* START RECORDS FOR THIS TASK *

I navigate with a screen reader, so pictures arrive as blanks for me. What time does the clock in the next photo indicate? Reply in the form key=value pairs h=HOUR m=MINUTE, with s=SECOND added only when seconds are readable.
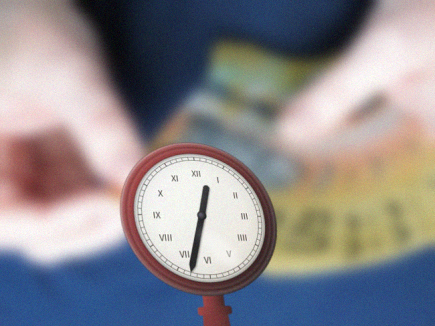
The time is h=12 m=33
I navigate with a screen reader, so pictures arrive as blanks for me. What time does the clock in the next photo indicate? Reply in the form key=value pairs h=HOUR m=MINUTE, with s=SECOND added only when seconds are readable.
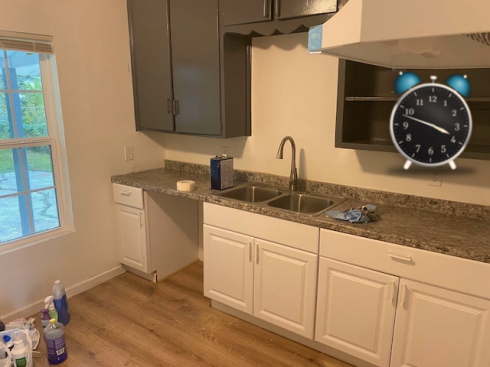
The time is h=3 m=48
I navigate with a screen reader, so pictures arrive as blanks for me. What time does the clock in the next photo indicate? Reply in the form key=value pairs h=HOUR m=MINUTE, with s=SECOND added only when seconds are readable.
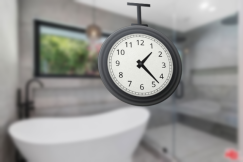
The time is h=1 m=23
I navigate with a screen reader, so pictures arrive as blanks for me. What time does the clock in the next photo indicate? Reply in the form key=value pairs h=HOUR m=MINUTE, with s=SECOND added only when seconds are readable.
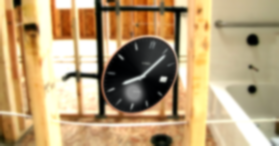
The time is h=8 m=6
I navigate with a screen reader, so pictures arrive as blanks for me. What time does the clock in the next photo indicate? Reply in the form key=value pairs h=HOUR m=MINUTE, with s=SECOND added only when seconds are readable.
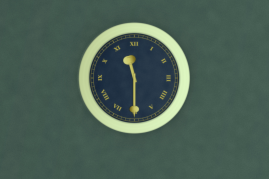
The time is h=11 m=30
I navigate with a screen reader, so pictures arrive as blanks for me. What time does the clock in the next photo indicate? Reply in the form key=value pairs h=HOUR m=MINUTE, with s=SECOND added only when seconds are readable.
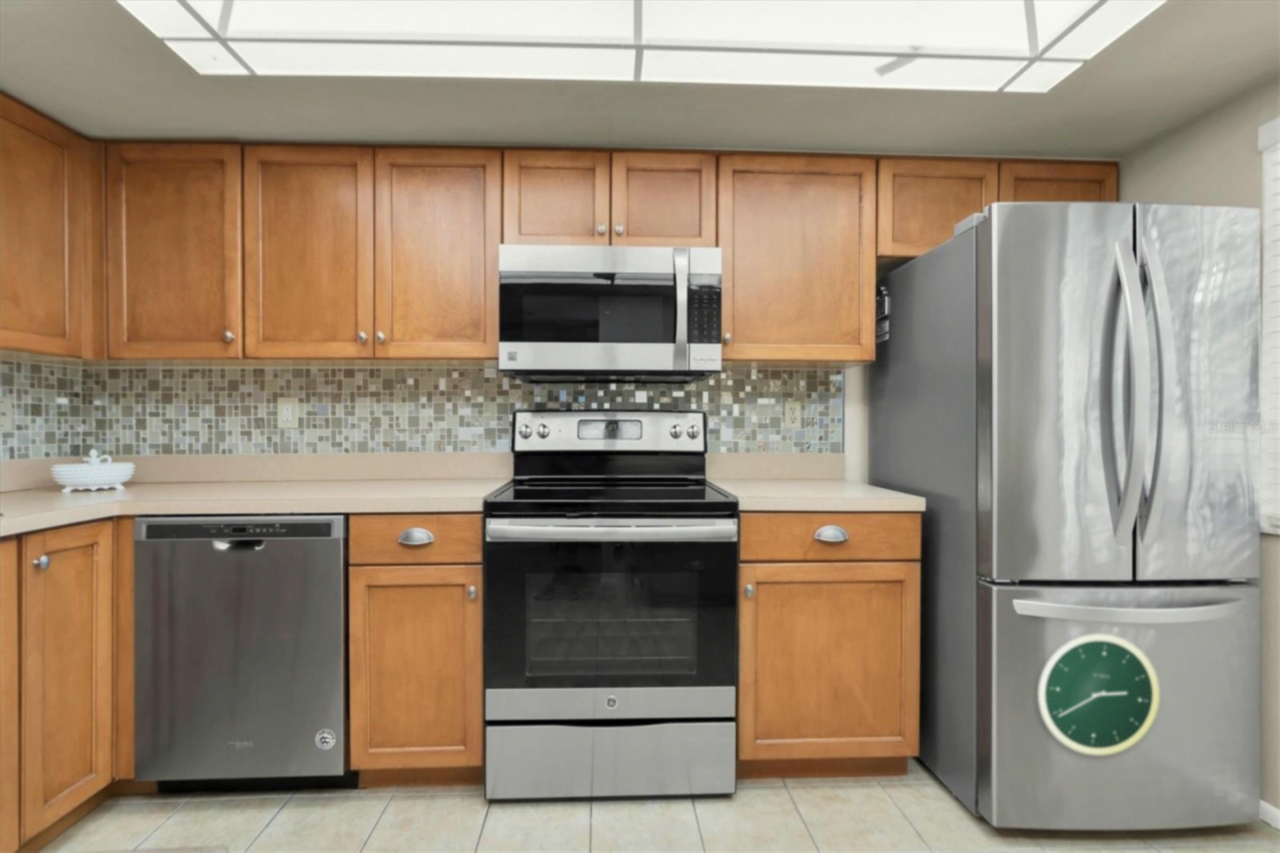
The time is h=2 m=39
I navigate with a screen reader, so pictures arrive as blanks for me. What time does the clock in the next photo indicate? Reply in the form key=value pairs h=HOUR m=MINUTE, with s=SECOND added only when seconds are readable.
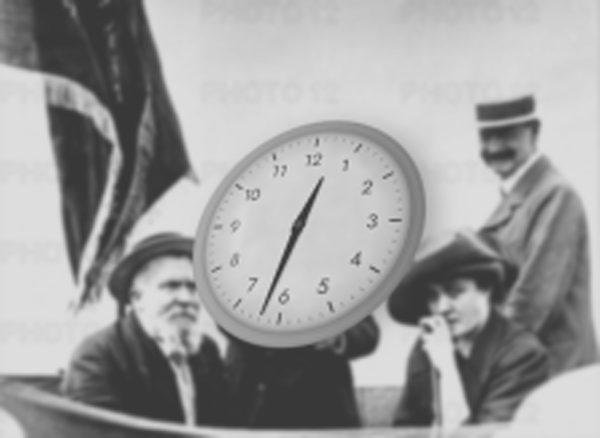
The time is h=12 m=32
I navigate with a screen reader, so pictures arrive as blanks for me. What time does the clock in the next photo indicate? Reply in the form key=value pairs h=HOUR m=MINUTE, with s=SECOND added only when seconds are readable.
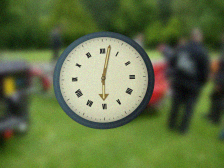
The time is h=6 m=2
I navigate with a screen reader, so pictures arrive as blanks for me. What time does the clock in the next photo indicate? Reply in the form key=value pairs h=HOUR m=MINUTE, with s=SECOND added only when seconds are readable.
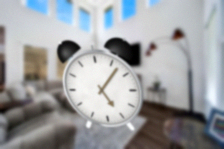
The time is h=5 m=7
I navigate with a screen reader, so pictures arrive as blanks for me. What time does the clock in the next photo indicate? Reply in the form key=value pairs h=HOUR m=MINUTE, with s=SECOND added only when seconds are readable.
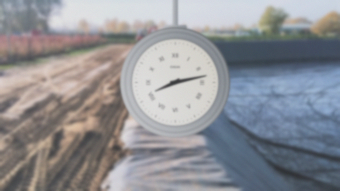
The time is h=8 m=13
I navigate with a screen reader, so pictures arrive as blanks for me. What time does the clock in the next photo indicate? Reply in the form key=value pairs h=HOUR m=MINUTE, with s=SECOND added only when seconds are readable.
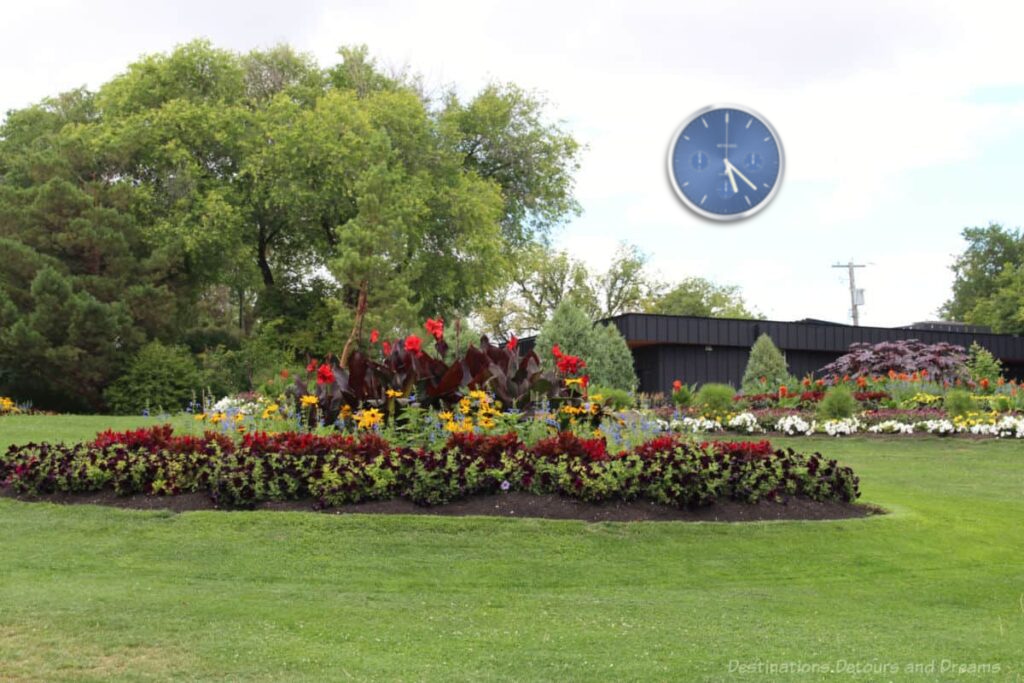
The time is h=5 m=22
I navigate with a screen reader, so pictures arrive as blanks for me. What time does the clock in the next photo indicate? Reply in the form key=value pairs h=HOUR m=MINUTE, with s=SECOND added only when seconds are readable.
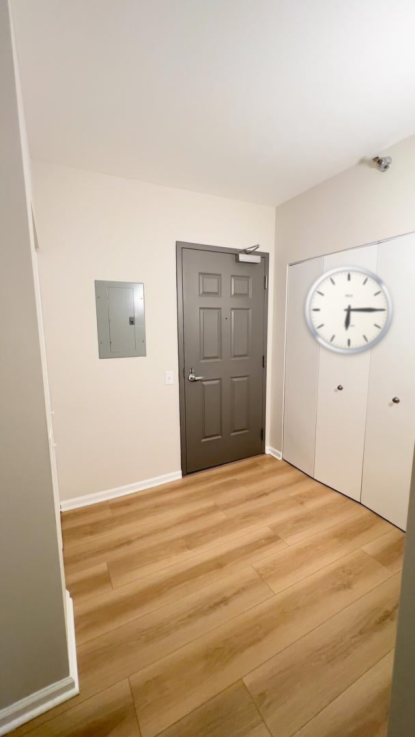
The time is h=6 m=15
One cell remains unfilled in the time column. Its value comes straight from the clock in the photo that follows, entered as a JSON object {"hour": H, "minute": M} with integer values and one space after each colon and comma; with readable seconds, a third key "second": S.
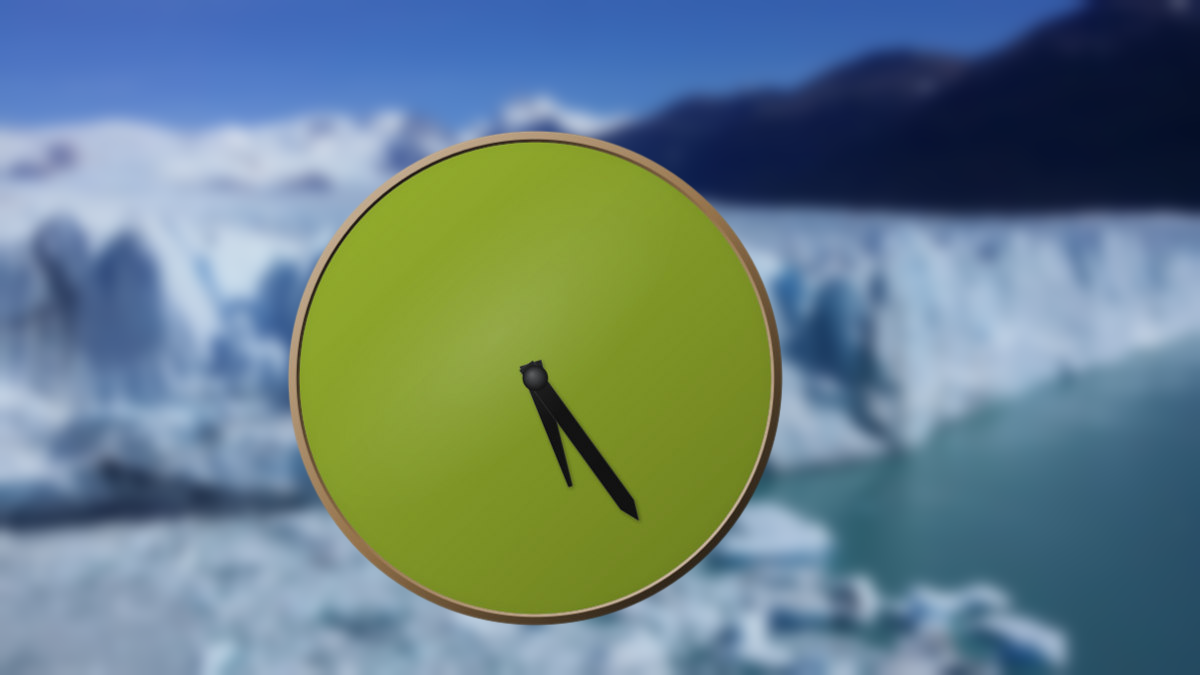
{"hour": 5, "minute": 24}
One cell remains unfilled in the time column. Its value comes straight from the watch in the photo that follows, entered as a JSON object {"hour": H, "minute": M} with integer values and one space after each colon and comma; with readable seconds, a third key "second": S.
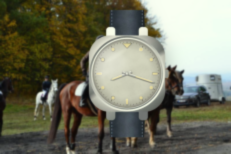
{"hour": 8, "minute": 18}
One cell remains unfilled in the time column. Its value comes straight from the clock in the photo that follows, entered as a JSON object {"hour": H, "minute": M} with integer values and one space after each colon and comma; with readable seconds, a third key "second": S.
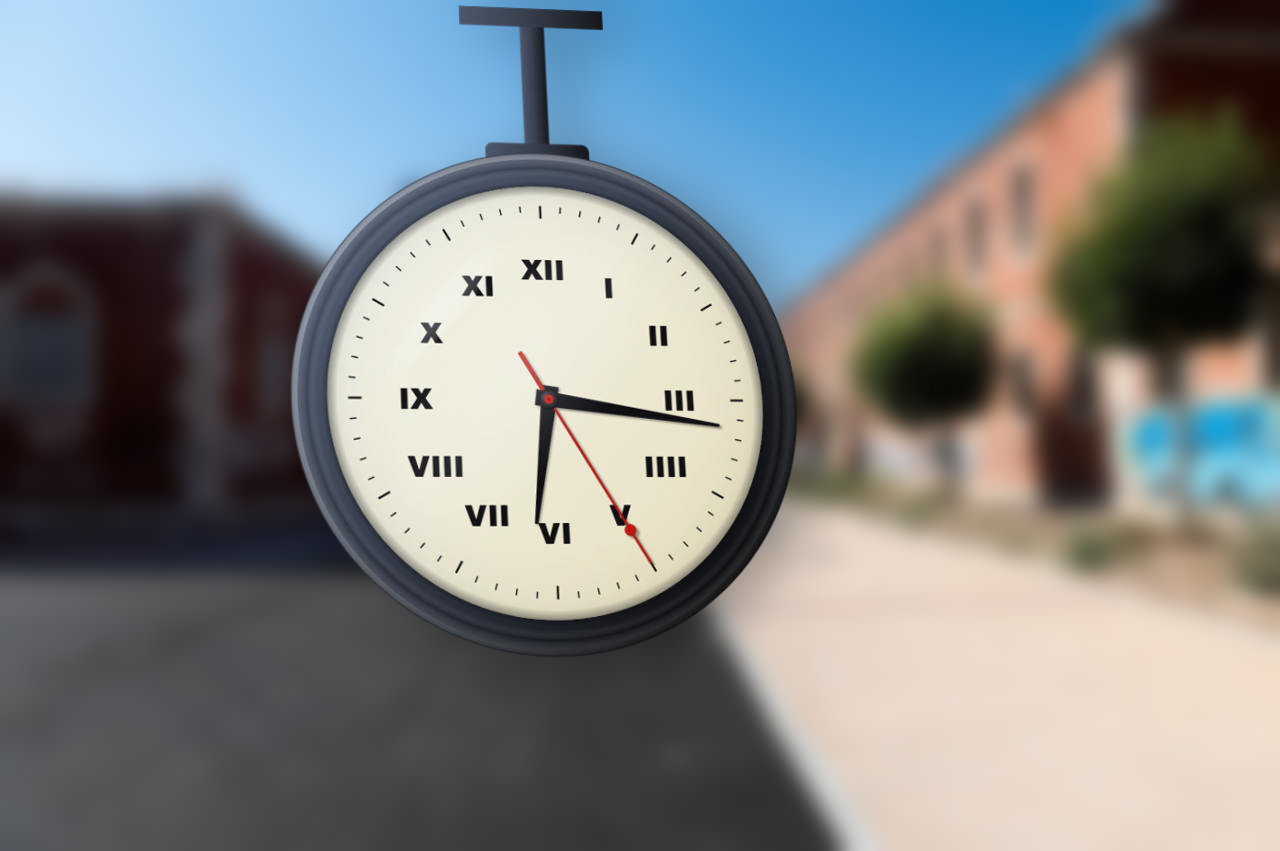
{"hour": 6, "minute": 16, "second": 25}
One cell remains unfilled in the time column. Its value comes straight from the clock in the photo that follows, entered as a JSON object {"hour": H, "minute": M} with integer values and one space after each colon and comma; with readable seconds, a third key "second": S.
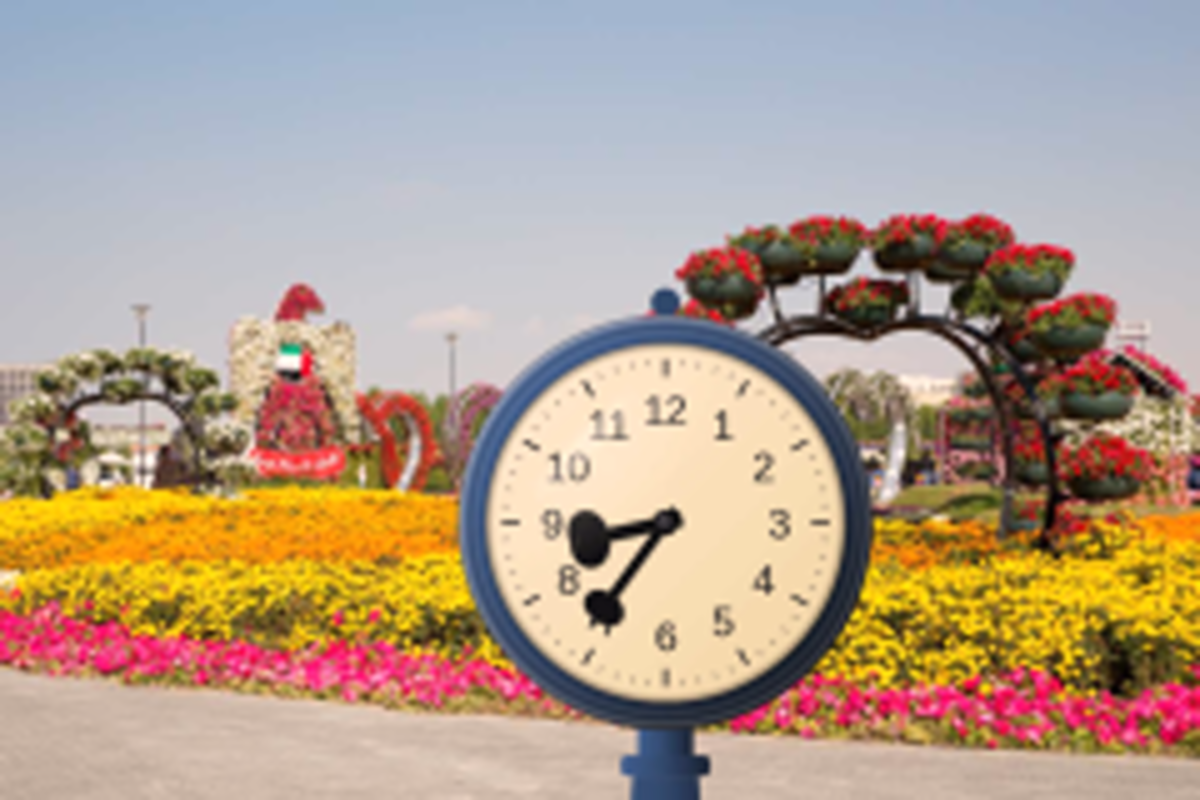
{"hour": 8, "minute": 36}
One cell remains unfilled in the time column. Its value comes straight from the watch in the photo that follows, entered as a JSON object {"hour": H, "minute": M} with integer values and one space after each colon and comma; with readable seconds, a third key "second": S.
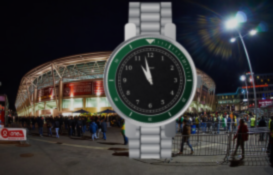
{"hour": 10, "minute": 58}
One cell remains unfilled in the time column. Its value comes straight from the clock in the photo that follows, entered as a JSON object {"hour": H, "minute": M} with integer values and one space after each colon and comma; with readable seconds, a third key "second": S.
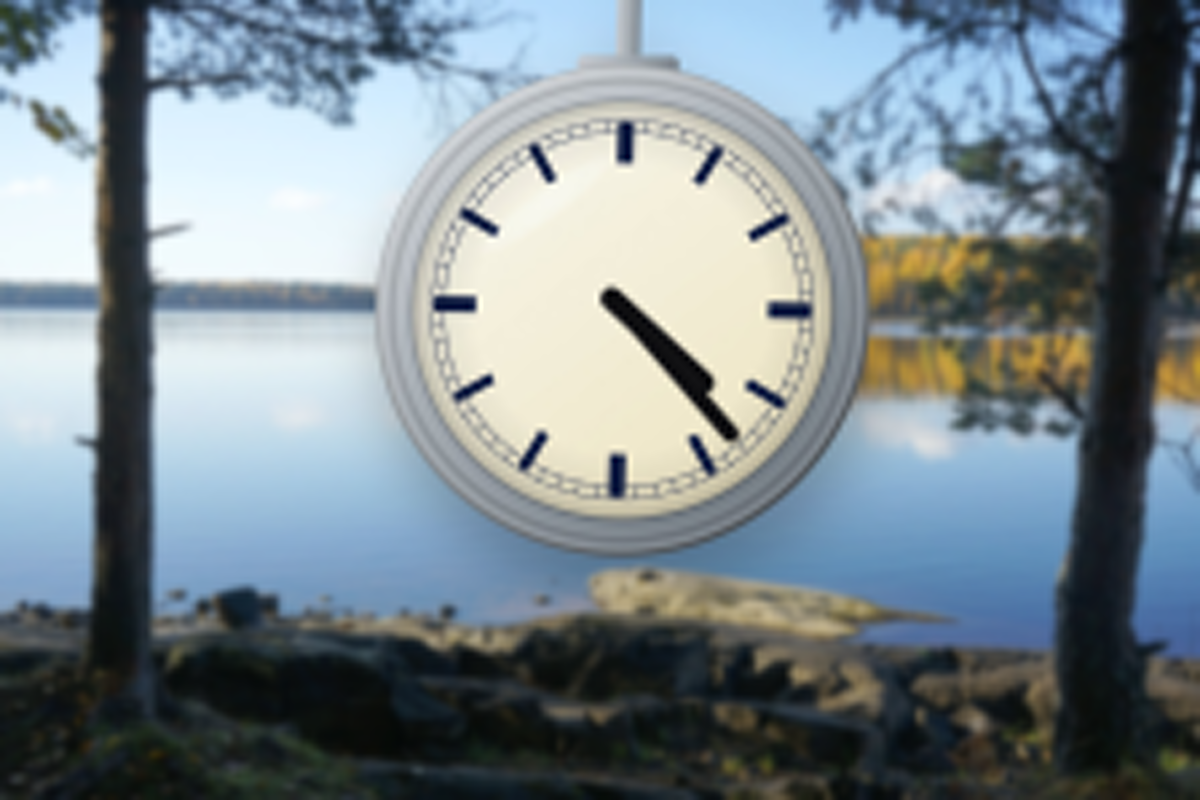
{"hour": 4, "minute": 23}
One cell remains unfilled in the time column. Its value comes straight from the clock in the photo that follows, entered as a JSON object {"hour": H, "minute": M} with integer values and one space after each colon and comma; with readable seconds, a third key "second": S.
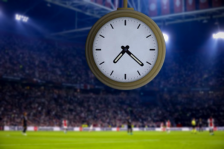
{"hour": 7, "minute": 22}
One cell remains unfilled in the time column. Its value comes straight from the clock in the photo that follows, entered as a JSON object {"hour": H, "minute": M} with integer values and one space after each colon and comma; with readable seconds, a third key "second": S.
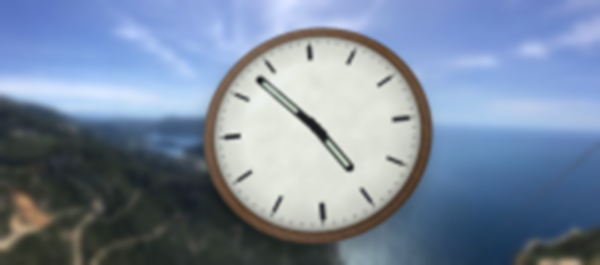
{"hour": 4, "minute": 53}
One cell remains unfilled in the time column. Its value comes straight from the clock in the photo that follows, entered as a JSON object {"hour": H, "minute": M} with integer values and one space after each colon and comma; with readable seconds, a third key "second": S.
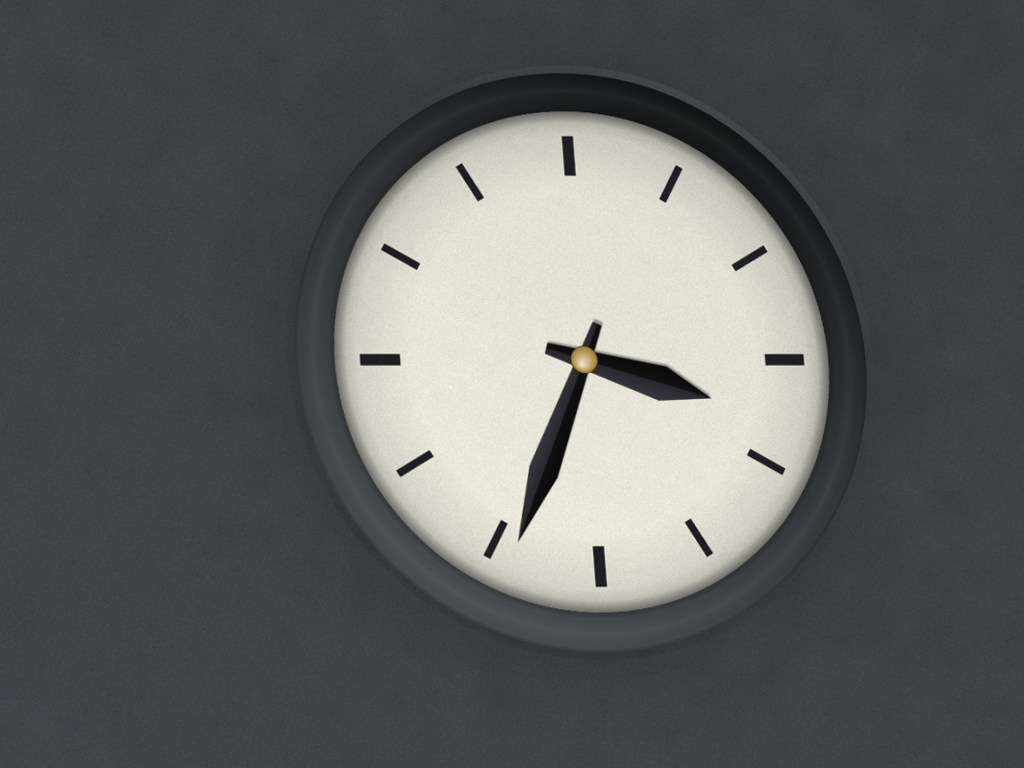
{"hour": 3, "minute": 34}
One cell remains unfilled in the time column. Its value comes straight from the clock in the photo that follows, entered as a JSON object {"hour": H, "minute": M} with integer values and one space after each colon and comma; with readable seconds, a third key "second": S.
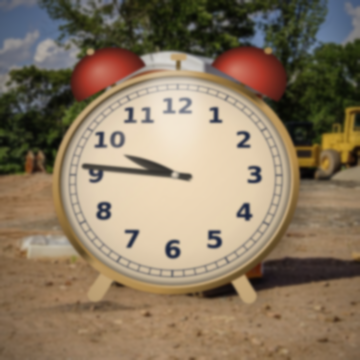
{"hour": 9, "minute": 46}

* END RECORDS FOR THIS TASK *

Please copy the material word for word, beginning at its first line and stopping after the line that contains "The time is h=8 m=6". Leave the pictures out of your copy.

» RESULT OF THIS TASK
I navigate with a screen reader, so pictures arrive as blanks for me. What time does the clock in the next photo indicate? Reply in the form key=value pairs h=HOUR m=MINUTE, with s=SECOND added only when seconds are readable.
The time is h=12 m=33
I navigate with a screen reader, so pictures arrive as blanks for me. What time does the clock in the next photo indicate? Reply in the form key=value pairs h=HOUR m=MINUTE, with s=SECOND added only when seconds are readable.
The time is h=3 m=48
I navigate with a screen reader, so pictures arrive as blanks for me. What time does the clock in the next photo indicate? Reply in the form key=value pairs h=HOUR m=MINUTE, with s=SECOND added only when seconds are readable.
The time is h=1 m=23
I navigate with a screen reader, so pictures arrive as blanks for me. What time does the clock in the next photo indicate? Reply in the form key=value pairs h=HOUR m=MINUTE, with s=SECOND added only when seconds are readable.
The time is h=8 m=6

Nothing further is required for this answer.